>27 year old, no college, semi-NEET doing nothing with my life
>was good at math in school but didn't apply myself at all
>shit at science
Is learning to program (at an employable level) without college even possible? Last year I did Code Academy's Python course, along with most of LPTHW and some checkio exercises, but quickly reached the point of not knowing what to do next and just stopped altogether. There's such a wealth of learning materials; books, courses, etc that I think I just got a bit overwhelmed. So I ask, /g/, can it really be done?
are you talking about codemonkey level ?
yeah, no need for college for that, but python won't get you anywhere.
your best bet would be getting a good book on algorithms and data structures, and learn a language like java or c/c++
you use python for quick and dirty shit but not actual programming. just like you use bash or perl.
C is a great language and you'll learn a lot, but there aren't (m)any codemonkey jobs for C.

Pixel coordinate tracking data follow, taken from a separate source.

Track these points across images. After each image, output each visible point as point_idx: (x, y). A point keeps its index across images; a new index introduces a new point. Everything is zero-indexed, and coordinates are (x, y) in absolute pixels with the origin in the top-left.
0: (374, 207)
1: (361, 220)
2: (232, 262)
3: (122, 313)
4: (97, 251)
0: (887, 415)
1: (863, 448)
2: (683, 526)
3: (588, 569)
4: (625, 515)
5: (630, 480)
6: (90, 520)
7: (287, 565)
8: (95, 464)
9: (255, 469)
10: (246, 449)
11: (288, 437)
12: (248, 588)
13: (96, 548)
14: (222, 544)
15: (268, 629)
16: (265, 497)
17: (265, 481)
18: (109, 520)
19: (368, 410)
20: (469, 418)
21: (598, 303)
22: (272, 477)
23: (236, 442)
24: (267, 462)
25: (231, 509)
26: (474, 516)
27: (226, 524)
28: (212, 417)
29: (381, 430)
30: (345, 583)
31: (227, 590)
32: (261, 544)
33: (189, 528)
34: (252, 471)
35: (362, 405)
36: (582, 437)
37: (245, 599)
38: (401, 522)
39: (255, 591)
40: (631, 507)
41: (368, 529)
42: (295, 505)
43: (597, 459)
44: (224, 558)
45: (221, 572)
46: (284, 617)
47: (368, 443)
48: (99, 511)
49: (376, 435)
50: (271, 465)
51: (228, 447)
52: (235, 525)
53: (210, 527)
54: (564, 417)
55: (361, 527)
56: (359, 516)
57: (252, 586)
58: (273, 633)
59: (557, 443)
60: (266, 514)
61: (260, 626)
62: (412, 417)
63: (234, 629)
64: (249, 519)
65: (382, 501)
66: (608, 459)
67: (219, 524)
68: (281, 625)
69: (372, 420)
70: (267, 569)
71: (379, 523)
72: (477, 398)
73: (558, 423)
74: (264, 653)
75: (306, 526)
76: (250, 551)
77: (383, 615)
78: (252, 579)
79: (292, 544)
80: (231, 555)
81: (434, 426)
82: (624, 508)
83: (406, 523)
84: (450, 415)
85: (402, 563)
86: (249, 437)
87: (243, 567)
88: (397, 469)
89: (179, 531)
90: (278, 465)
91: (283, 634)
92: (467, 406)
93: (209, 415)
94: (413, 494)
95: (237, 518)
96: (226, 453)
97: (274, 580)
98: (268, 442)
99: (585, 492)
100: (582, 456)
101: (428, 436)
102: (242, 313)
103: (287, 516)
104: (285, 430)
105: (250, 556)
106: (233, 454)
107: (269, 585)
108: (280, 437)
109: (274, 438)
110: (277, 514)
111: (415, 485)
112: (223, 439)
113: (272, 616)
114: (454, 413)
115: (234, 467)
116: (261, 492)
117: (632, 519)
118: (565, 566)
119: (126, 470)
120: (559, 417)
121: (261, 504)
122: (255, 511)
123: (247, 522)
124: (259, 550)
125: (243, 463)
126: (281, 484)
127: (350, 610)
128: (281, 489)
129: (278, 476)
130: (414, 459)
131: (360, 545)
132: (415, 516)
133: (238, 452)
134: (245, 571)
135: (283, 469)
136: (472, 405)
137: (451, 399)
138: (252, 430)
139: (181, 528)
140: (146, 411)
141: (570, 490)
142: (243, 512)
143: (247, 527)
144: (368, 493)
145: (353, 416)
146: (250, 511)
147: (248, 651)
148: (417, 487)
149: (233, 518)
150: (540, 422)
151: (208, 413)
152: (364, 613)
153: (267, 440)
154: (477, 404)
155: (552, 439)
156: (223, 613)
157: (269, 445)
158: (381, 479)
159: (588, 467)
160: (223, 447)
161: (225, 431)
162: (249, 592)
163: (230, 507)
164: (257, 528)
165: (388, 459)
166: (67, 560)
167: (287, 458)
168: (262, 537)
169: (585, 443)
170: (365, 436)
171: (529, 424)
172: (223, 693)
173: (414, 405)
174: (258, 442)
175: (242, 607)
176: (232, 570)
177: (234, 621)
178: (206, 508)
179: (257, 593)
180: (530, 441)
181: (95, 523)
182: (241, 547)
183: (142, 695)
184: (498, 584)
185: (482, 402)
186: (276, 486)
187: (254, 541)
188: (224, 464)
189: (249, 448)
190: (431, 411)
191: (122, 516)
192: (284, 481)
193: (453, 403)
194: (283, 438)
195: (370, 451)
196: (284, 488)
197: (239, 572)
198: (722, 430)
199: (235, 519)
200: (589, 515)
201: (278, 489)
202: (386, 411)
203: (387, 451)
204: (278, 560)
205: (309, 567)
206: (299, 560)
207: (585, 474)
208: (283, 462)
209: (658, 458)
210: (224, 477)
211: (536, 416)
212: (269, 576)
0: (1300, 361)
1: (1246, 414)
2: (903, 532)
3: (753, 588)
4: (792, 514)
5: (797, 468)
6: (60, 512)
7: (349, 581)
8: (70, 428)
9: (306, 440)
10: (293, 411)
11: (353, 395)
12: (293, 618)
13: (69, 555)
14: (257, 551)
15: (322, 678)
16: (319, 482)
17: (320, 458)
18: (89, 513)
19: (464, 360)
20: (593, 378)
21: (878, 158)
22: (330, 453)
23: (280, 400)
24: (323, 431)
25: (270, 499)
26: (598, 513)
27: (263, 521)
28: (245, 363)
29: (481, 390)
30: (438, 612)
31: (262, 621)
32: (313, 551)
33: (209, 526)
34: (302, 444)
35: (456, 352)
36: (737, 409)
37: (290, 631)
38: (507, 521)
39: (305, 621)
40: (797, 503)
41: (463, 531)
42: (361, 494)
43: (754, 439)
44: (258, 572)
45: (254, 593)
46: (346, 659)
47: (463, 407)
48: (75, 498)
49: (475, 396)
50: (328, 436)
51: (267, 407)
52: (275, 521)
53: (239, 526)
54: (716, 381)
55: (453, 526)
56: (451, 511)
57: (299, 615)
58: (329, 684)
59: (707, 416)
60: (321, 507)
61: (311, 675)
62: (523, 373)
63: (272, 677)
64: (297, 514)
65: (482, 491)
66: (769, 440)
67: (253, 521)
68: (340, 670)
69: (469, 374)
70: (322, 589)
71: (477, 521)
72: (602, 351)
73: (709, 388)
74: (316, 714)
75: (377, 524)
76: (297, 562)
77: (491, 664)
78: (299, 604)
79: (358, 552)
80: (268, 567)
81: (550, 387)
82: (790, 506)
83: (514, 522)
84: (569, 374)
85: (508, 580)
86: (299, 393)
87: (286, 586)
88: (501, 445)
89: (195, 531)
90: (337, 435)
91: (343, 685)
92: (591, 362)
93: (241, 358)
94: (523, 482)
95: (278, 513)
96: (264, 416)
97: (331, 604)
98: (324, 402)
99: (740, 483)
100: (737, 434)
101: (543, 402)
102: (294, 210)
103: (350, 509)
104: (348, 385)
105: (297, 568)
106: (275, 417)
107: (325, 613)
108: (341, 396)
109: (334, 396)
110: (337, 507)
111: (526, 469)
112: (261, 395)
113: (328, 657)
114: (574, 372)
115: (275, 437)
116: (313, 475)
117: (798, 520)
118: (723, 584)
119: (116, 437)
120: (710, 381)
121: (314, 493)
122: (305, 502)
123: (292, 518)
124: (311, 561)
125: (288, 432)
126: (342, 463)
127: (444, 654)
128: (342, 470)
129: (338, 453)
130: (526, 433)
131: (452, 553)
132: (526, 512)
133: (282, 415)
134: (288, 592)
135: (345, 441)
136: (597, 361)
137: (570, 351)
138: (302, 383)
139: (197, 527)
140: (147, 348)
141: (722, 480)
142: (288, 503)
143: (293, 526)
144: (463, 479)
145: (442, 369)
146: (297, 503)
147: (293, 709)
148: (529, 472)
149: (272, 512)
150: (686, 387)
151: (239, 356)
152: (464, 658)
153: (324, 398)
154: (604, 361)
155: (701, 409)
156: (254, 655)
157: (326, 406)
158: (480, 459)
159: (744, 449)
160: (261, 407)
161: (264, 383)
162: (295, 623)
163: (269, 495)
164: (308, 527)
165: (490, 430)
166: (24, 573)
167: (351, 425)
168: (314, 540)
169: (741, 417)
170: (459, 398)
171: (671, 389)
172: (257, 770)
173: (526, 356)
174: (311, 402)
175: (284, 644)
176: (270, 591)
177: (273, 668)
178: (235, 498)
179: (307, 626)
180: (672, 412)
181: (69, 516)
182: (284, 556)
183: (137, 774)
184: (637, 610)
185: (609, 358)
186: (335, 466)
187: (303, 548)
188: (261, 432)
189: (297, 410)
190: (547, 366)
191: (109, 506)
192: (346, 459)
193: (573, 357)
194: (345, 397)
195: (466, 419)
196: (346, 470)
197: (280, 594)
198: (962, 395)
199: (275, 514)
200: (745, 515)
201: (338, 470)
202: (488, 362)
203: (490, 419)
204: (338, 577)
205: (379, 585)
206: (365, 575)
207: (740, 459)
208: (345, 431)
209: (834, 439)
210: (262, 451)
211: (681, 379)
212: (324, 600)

>you use python for quick and dirty shit but not actual programming
I think that is a matter of perspective.
Also, OP, the best thing to do is to learn by doing. it's very difficult to find motivation to learn a programming language just because you have nothing better to do. Find a project and get stuck in it.
Yeah there will obviously be a lot of times where you have absolutely fuckall idea what you're doing but that's just part of learning.

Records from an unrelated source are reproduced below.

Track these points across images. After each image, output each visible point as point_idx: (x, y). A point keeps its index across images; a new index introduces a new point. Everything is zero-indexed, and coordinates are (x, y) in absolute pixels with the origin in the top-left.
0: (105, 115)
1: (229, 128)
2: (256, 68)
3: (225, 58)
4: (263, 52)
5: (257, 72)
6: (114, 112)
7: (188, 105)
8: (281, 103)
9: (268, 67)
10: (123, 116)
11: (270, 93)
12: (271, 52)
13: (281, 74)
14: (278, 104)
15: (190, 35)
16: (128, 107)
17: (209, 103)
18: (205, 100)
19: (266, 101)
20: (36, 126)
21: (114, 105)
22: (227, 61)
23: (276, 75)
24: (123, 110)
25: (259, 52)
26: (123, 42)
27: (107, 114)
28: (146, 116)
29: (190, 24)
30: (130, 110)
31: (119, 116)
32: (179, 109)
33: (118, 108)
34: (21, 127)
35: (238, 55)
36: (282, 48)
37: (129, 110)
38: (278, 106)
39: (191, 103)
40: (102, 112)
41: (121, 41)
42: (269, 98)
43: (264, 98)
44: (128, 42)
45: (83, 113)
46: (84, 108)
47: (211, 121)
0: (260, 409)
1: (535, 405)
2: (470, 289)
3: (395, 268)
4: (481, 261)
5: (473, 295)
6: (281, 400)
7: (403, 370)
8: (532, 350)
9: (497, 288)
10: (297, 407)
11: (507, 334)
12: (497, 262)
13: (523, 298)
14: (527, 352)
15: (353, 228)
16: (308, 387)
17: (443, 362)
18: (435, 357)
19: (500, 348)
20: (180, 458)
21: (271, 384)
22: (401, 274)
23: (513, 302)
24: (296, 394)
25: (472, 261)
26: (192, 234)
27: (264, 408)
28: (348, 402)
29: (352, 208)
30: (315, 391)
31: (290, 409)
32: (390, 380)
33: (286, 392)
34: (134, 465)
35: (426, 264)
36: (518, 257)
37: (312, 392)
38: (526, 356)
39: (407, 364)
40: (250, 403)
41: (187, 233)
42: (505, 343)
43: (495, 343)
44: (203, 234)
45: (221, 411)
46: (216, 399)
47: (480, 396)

Learning C may be more difficult but it's a solid foundation that teaches good programming practices in general. As opposed to programming languages such as Python. Python is fantastic if you've already gotten to grips with programming on a fundamental level and you've now identified that Python would be the best for the job.
It is difficult to get into the industry seeing as there are so many fuckers doing it but nothing trumps being a cool guy to work with. You'll get hired far quicker if you're liked than if you're a basement dweller.

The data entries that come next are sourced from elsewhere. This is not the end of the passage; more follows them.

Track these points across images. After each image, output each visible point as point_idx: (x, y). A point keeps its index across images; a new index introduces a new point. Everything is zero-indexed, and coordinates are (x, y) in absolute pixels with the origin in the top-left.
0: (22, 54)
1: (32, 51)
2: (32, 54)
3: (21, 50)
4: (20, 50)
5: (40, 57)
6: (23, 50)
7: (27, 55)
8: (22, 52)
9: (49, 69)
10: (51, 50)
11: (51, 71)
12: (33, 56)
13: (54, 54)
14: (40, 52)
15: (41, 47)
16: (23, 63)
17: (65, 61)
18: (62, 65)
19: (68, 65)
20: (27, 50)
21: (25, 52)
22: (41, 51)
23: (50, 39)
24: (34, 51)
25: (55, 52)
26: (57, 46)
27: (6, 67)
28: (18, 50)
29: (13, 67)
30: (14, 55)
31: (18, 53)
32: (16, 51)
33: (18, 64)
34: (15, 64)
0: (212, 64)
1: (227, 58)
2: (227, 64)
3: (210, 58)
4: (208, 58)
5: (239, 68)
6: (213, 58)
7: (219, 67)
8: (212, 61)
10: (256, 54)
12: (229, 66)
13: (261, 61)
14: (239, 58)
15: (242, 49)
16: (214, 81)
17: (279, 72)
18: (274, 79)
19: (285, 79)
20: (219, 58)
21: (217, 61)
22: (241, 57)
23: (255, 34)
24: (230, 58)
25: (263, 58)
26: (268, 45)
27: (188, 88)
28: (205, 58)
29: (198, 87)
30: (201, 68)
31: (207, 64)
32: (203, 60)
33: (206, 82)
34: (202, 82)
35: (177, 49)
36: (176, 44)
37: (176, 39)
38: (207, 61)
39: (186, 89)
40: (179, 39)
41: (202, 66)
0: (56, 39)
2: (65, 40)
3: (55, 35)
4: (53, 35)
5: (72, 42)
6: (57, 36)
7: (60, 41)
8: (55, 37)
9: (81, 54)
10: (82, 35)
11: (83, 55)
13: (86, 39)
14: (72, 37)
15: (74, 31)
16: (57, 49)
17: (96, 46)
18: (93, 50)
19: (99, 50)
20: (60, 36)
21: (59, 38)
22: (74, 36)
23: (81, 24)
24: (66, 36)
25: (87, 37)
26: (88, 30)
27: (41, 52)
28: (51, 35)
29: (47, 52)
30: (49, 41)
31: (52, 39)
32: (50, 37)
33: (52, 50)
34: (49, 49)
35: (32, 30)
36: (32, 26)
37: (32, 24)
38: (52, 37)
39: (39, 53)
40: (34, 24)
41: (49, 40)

You can pretty much learn anything without going to college besides, maybe something like actual strain analysis lab for aerodynamics engineer or some shit.
But people goto college since realistically, it's much better off to learn stuff by going to an institution designed to do the exact thing and courses written pretty much the masters in the field.
You can still go to college in your age. Might as well just go unless you really have a tough financial situation. Also, 95% of the people who claim to be good at math/science quickly realize they're really not good at it by their first upper div courses so good way to find that out too.
If you're really adamant about not going, try Coursera and EdX.
>Also, 95% of the people who claim to be good at math/science quickly realize they're really not good at it by their first upper div courses
this is more true than people realise. It's like that old man who keeps talking about how well he played football in high school. Shit is over. No you're not good anymore.
C's great for things like trying to program micro controller or make a high speed backend programs and things or something where high speed is crucial but contrary to what most of /g/'s self proclaimed 18 year old hackers think, python's used extensively in scientific computation, its theory, machine language, computer vision, lot's of R&D stuff where people shouldn't focus on system practicality yet. Heck, even google, the guys who made the program use it.
>i've hardly ever seen python anywhere outside of PoC code and small scripts for specific tasks
we must work in different industries. Granted I don't write that much code anymore. I mainly use it to maintain servers, run administrative tasks etc.
It's not going to be used for full blown desktop applications but I have seen some very interesting engineering computations being done with it (yeah, C/C++ should be used, just saying).
>python's used extensively in scientific computation, its theory, machine language, computer vision, lot's of R&D stuff
I feel this gets lost amongst a lot of /g/. They just know what they read in articles about Python and see a few benchmarks and proclaim it to be shit.
yeah, I agree with you to a certain extent. Perhaps we have different terminology. None the less, both python and C have it's place in the world. Dismissing an entire programming language is a little naive so i wouldn't really want to venture into that territory.
Yeah, in the context of what OP's looking for as a job, being a practical programmer, you're absolutely right.
I just get tired of /g/'s hurrrrduurrrrrrrr python's shittttt, people should never code in python, use C faggot always code elite (whatever that is) attitude.
says, each language has their own strength and python's definitely good at python's things and C/C++ at their C/C++ thing, that's why I use both of them for their specific task.
But yeah, I acted impulsively thinking it was another one of those "people should never use python for their first language or anything " /thread.
>None the less, both python and C have it's place in the world.
i completely agree with that
we use python a lot too, mainly for quick scripts for stuff you just don't want to deal with in c, or a lot of proof of concept code.
but if you are looking for programming jobs there are other languages you should focus on ( ofc python is used there too for unit tests, or quick implementtions to test some other applications, etc)
You'll need 4-5 years of experience for most jobs with no degree. Which is their way of saying "we don't want people without degrees."
2 years experience with a bachelors, but waiverable with a nice portfolio.
Masters degree basically takes no experience.